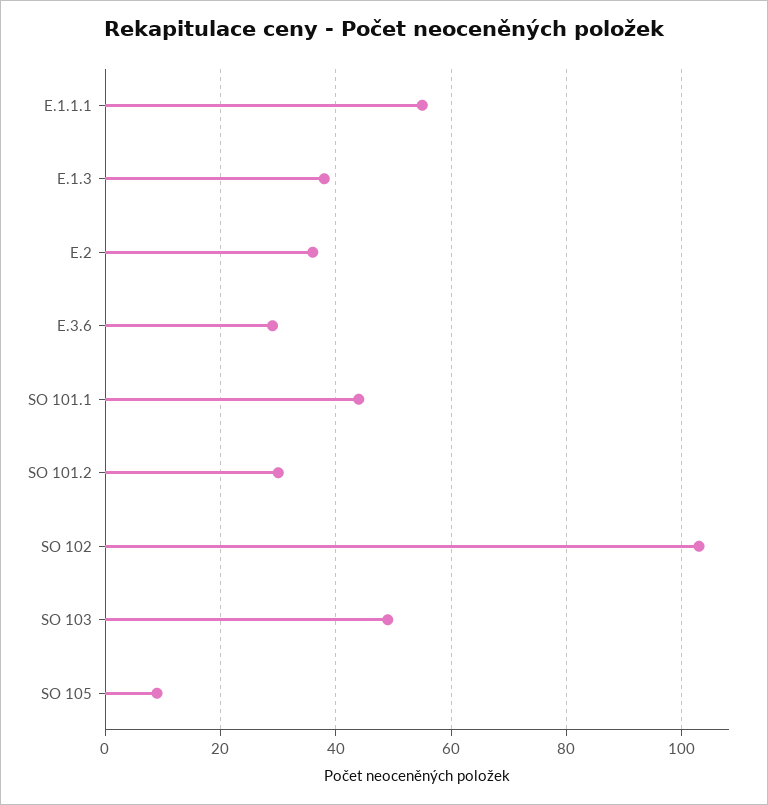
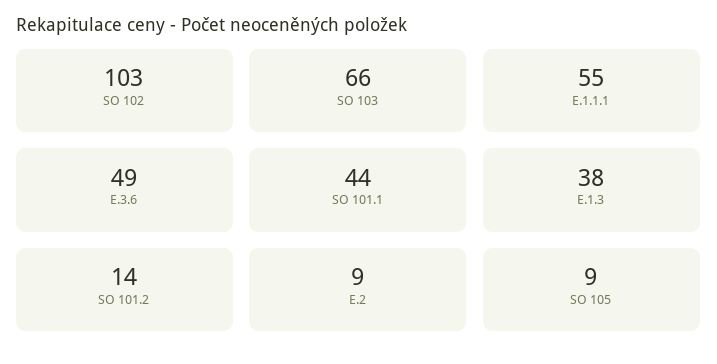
  {
    "E.1.1.1": 55,
    "E.1.3": 38,
-   "E.2": 35,
+   "E.2": 9,
-   "E.3.6": 30,
+   "E.3.6": 49,
    "SO 101.1": 44,
-   "SO 101.2": 30,
+   "SO 101.2": 14,
    "SO 102": 103,
-   "SO 103": 50,
+   "SO 103": 66,
    "SO 105": 9
  }

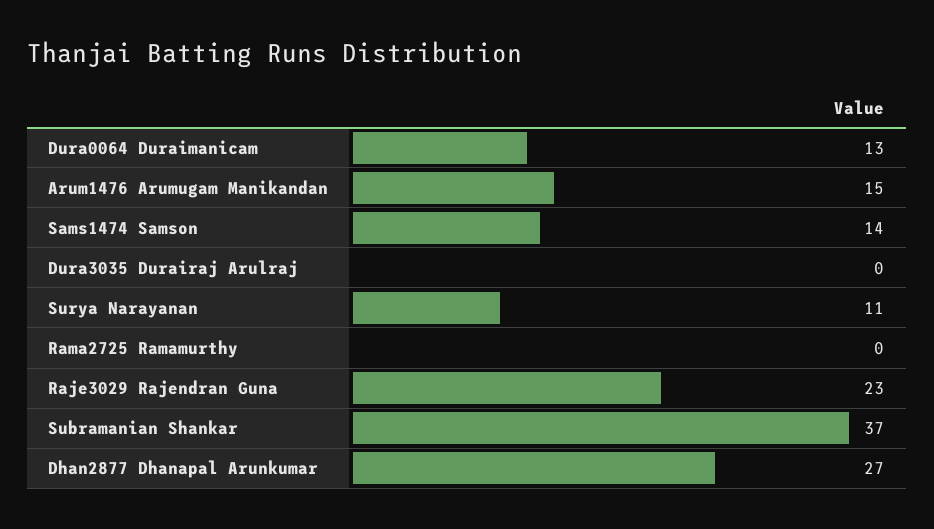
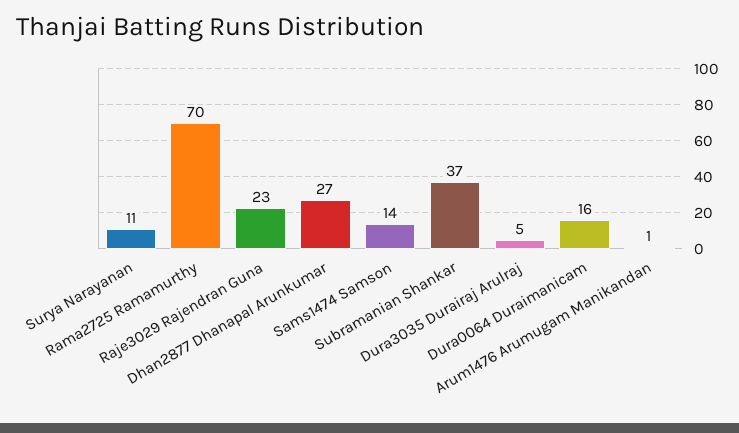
  {
-   "Dura0064 Duraimanicam": 13,
+   "Dura0064 Duraimanicam": 16,
-   "Arum1476 Arumugam Manikandan": 15,
+   "Arum1476 Arumugam Manikandan": 1,
    "Sams1474 Samson": 14,
-   "Dura3035 Durairaj Arulraj": 0,
+   "Dura3035 Durairaj Arulraj": 5,
    "Surya Narayanan": 11,
-   "Rama2725 Ramamurthy": 0,
+   "Rama2725 Ramamurthy": 70,
    "Raje3029 Rajendran Guna": 23,
    "Subramanian Shankar": 37,
    "Dhan2877 Dhanapal Arunkumar": 27
  }

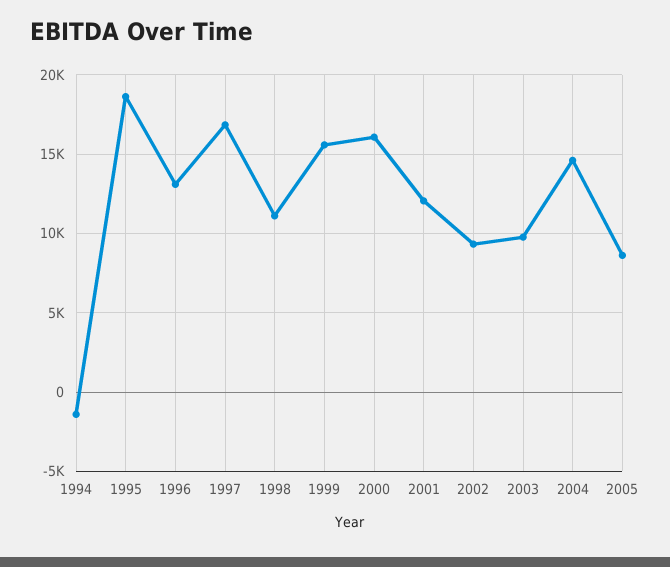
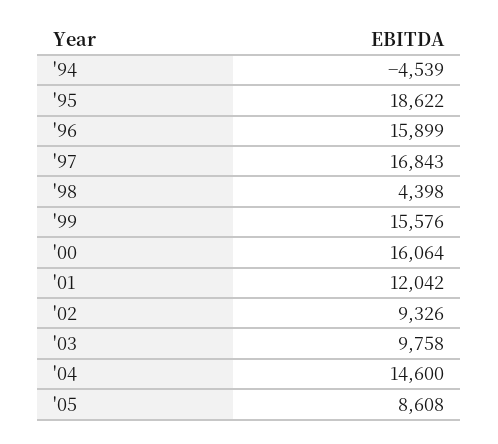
  {
-   "1994": -1500,
+   "1994": -4539,
    "1995": 18622,
-   "1996": 13000,
+   "1996": 15899,
    "1997": 16843,
-   "1998": 11000,
+   "1998": 4398,
    "1999": 15576,
    "2000": 16064,
    "2001": 12042,
    "2002": 9326,
    "2003": 9758,
    "2004": 14600,
    "2005": 8608
  }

★ ★ ★ ★ ★

» To-do item: Copy the whole listing exactly, excluding the pictures in it.

» Task result:
  {
    "E.1.1.1": 55,
    "E.1.3": 38,
-   "E.2": 35,
+   "E.2": 9,
-   "E.3.6": 30,
+   "E.3.6": 49,
    "SO 101.1": 44,
-   "SO 101.2": 30,
+   "SO 101.2": 14,
    "SO 102": 103,
-   "SO 103": 50,
+   "SO 103": 66,
    "SO 105": 9
  }

  {
-   "Dura0064 Duraimanicam": 13,
+   "Dura0064 Duraimanicam": 16,
-   "Arum1476 Arumugam Manikandan": 15,
+   "Arum1476 Arumugam Manikandan": 1,
    "Sams1474 Samson": 14,
-   "Dura3035 Durairaj Arulraj": 0,
+   "Dura3035 Durairaj Arulraj": 5,
    "Surya Narayanan": 11,
-   "Rama2725 Ramamurthy": 0,
+   "Rama2725 Ramamurthy": 70,
    "Raje3029 Rajendran Guna": 23,
    "Subramanian Shankar": 37,
    "Dhan2877 Dhanapal Arunkumar": 27
  }

  {
-   "1994": -1500,
+   "1994": -4539,
    "1995": 18622,
-   "1996": 13000,
+   "1996": 15899,
    "1997": 16843,
-   "1998": 11000,
+   "1998": 4398,
    "1999": 15576,
    "2000": 16064,
    "2001": 12042,
    "2002": 9326,
    "2003": 9758,
    "2004": 14600,
    "2005": 8608
  }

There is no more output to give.